Kathrin Gebhardt, die zuständige schulfachliche Referentin beim Landesschulamt, sieht an der Nolopp-Schule aktuell „eine Situation, die nicht der Norm entspricht“. Die Lehrkräfte würden „über Gebühr beansprucht“. Sie geht jedoch davon aus, dass „regional spontan kein Ausgleich“ möglich gewesen sei. Was so viel heißt, dass die Akener Grundschule keine Unterstützung von anderen Schulen in der Nähe bekommen kann. „Es gibt einige Schulen, die an ihre Grenzen geraten und dennoch ihr Bestes geben“, formuliert Kathrin Gebhardt im Telefonat mit der MZ.

„Es entspricht nicht im Ansatz der Wahrheit, dass es hier drunter und drüber geht“

Das gemeinsame Gespräch bewerten alle Beteiligten als konstruktiv. Auch Bürgermeister Jan-Hendrik Bahn. Die „Gerüchteküche“ verbreite viel Unwahres über die Schule. Deshalb, so seine Einschätzung, würden sich die Dinge zuweilen „verselbstständigen“. Ja, die Schulleitung habe Klassen aufgeteilt, weil Lehrer krank sind.

Was hier zur Überbrückung passiert, sei „an vielen anderen Schulen gelebte Praxis“. Aber: „Es entspricht nicht im Ansatz der Wahrheit, dass es hier drunter und drüber geht.“ Vielmehr möchte die Stadt, dass die Nolopp-Schule eine der modernsten im Land ist - oder wird.

Die Grundschule „Werner Nolopp“ will sich in Zukunft besser präsentieren

Marko Gregor, der Vorsitzende des Schulelternrates und der SPD-Stadtratsfraktion in der abgelaufenen Legislaturperiode, kündigt ein weiteres Treffen mit dem Landesschulamt in dieser Woche an.
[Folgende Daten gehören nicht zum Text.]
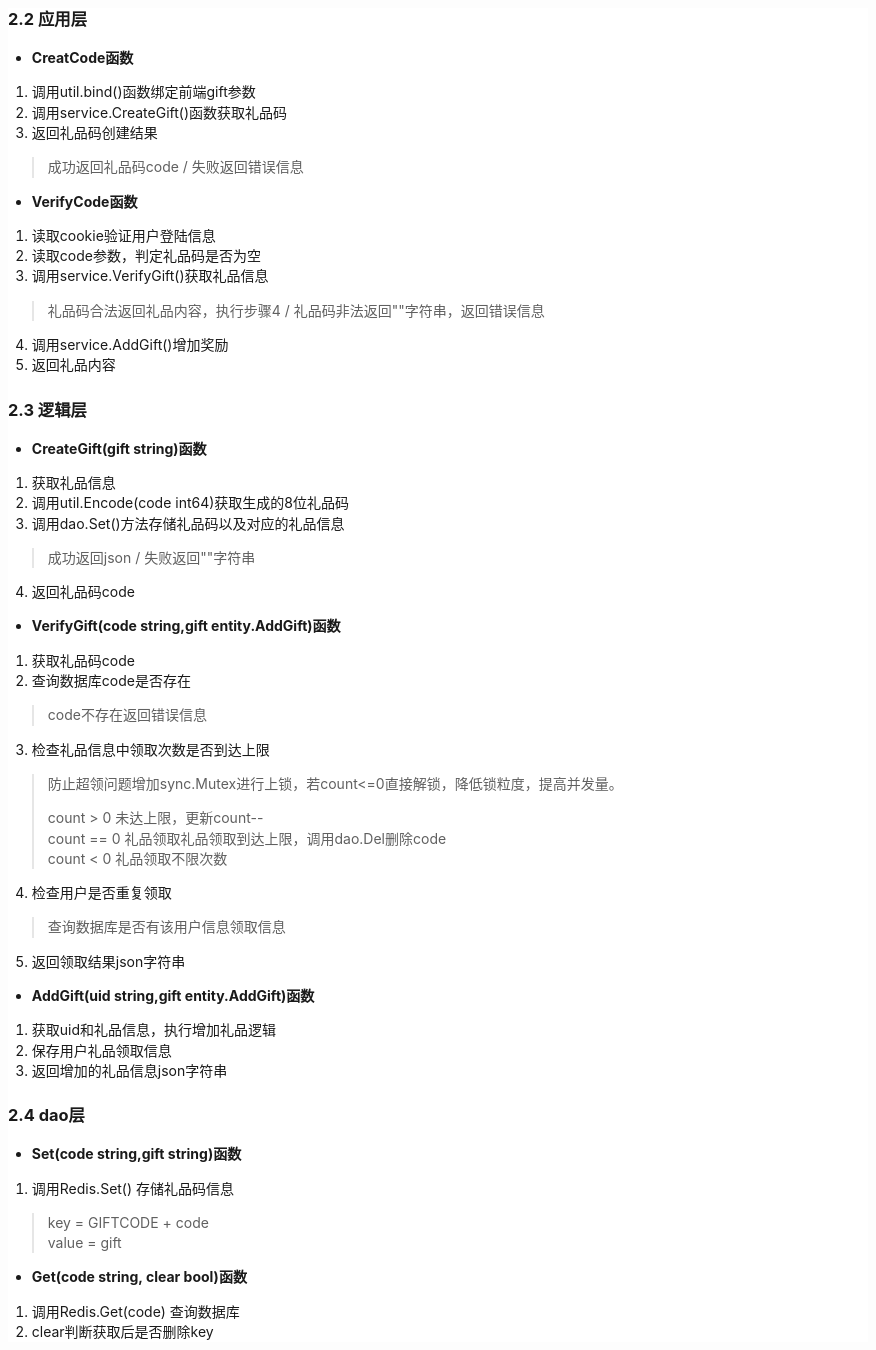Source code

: ### 2.2 应用层  
- **CreatCode函数**  
1. 调用util.bind()函数绑定前端gift参数  
2. 调用service.CreateGift()函数获取礼品码  
3. 返回礼品码创建结果  
  >成功返回礼品码code / 失败返回错误信息

- **VerifyCode函数**  
1. 读取cookie验证用户登陆信息  
2. 读取code参数，判定礼品码是否为空  
3. 调用service.VerifyGift()获取礼品信息  
> 礼品码合法返回礼品内容，执行步骤4 / 礼品码非法返回""字符串，返回错误信息
4. 调用service.AddGift()增加奖励  
5. 返回礼品内容  

### 2.3 逻辑层  
- **CreateGift(gift string)函数**
1. 获取礼品信息
2. 调用util.Encode(code int64)获取生成的8位礼品码
3. 调用dao.Set()方法存储礼品码以及对应的礼品信息
>成功返回json / 失败返回""字符串
4. 返回礼品码code

- **VerifyGift(code string,gift entity.AddGift)函数**
1. 获取礼品码code
2. 查询数据库code是否存在
>code不存在返回错误信息
3. 检查礼品信息中领取次数是否到达上限  
>防止超领问题增加sync.Mutex进行上锁，若count<=0直接解锁，降低锁粒度，提高并发量。  
> 
> count > 0 未达上限，更新count--  
> count == 0 礼品领取礼品领取到达上限，调用dao.Del删除code  
> count < 0 礼品领取不限次数
4. 检查用户是否重复领取  
>查询数据库是否有该用户信息领取信息
5. 返回领取结果json字符串

- **AddGift(uid string,gift entity.AddGift)函数**
1. 获取uid和礼品信息，执行增加礼品逻辑  
2. 保存用户礼品领取信息
3. 返回增加的礼品信息json字符串

### 2.4 dao层
- **Set(code string,gift string)函数**
1. 调用Redis.Set() 存储礼品码信息
>key = GIFTCODE + code  
> value = gift

- **Get(code string, clear bool)函数**
1. 调用Redis.Get(code) 查询数据库
2. clear判断获取后是否删除key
Er weiß: Wenn aus drei Lerngruppen zwei werden müssen, weil Lehrer fehlen, „ist das nicht optimal für unsere Kinder“. Zeitweise liege der Krankenstand an der Schule bei nahezu 50 Prozent. Der Schulelternrat sei an einer Lösung interessiert. Und fordert für die Zukunft mehr Konstanz in der Lehrersituation sowie eine bessere Kommunikation.

„Ich hatte das Gefühl“, äußert Lothar Seibt im Nachgang des Gespräches gegenüber der MZ, „dass die Kritik angekommen ist.“ Die Schule will sich in Zukunft besser präsentieren. Das könne ein Ansatz sein. Aber warum sind so viele Lehrer krank? Er wisse es nicht, könne nur Vermutungen anstellen. „Dass die Schule nicht den besten Ruf hat, ist Fakt.“ Er sei, betont Lothar Seibt, „kein Nestbeschmutzer - es geht darum, dass wir etwas Positives für unsere Kinder erreichen“. (mz)

Aken hat Fördermittel für die Nolopp-Schule beantragt. Für eine neue Klingel, ein Sonnensegel über dem Spielgerät, ein Ballfangnetz. Im dritten Quartal sollen die Maßnahmen nach Aussage der Stadtverwaltung umgesetzt werden.

Auch für den Schulhof soll es Verbesserungen geben. Die Kinder werden einbezogen - und befragt. Beim Land stehen 150.000 Euro für die Verbesserung der Schulinfrastruktur zur Verfügung. Bis Ende 2019 müssen die Mittel abgefragt werden.